L’impact de l’œuvre et de l’action d’Amadou Hampâté Bâ ne peut et ne saurait se résumer en quelques mots. Voilà un homme qui a siégé au conseil exécutif de l’Unesco pendant 20 ans et c’est là-bas qu’il a prononcé cette formule qui est devenue pratiquement proverbiale : «En Afrique quand un vieillard meurt, c’est une bibliothèque qui brûle». On ne retient que cette formule, mais on connaît mal toute la production intellectuelle de cet homme qui toute sa vie durant a recueilli, transcrit en français des contes, qui dans nos sociétés traditionnelles étaient les vecteurs de transmission du savoir. Avec la dislocation de la société traditionnelle, cette fonction se perd un peu et cet homme n’a eu de cesse d’appeler l’attention des gouvernants, de la famille, de la société sur l’impérieuse nécessité de sauvegarder cette tradition orale, comme réceptacle de la sagesse africaine. Une sagesse qui doit permettre à la jeune génération de se projeter vers l’avenir, en avançant sur un terrain sûr, celui des valeurs de la société africaine, celui de la tradition dans son sens positif. C’est un combat qu’il a mené toute sa vie. La lettre à la jeunesse qu’il a adressée en 1985, à la jeunesse africaine, est un peu son testament littéraire. C’est pourquoi l’ambassade du Mali, à travers ma personne, a publié cela dans un numéro du quotidien national L’Union.
Votre génération n’a-t-elle pas trahi l’idéal de la littérature engagée des Soleils des indépendances ?
Je ne pense pas. C’est un combat de longue haleine. Chaque génération joue sa partition. La génération de la négritude a posé l’acte que tout le monde connaît et salue. Ensuite, la génération qui a pris le relais après l’accession des pays africains à l’indépendance a continué le combat de la renaissance africaine et des écrivains célèbres comme Ahmadou Kourouma, ont continué l’œuvre des devanciers. Et aujourd’hui, une génération des jeunes écrivains continue le combat. C’est un combat qui ne prendra pas fin tant que la société africaine existera, tant que les défis nombreux qui se posent aux consciences des Africains et Africaines resteront à être relevés. Dieu seul sait que ces défis sont nombreux. Chaque génération remplit sa mission, comme disait Frantz Fanon. C’est à travers les évènements de ce genre, le Silal, qui n’est pas seulement un espace d’exposition, mais aussi un espace de débat que chaque génération prend conscience de sa mission et se sonne des moyens de la remplir.

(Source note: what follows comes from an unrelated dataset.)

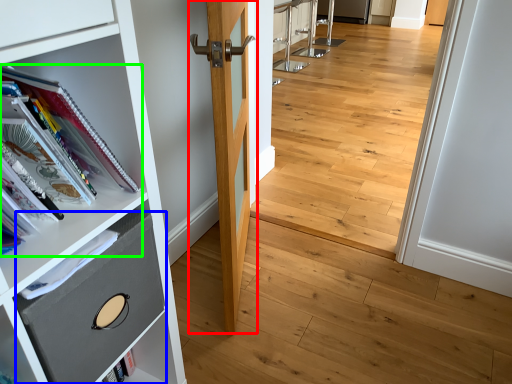
Question: Which is farther away from door (highlighted by a red box)? drawer (highlighted by a blue box) or book (highlighted by a green box)?

Choices:
 (A) drawer
 (B) book

Answer: (A)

Vous organisez bientôt un concours littéraire. Quel en est l’objectif ?
C’est un concours que nous allons organiser entre les clubs de lecture des établissements qui ont participé aux différentes causeries animées tout au long de cette 4e édition du Silal. C’est pour les encourager à lire, toujours lire et à découvrir des écrivains du Gabon et d’ailleurs. Le lauréat de ce concours, dont les modalités sont tenues secrètes pour l’instant, se verra offrir un voyage tous frais payés d’un mois au Mali, jusque sur les lieux qui ont vu naître Amadou Hampâté Bâ, à Bandiagara.
Nous allons approcher les chefs d’établissement pour discuter avec eux des modalités. Tout ce que nous demandons aux futurs concourants est simplement de lire les œuvres d’Amadou Hampâté Bâ. Car, les thèmes du concours porteront sur les œuvres Amadou Hampâté Bâ.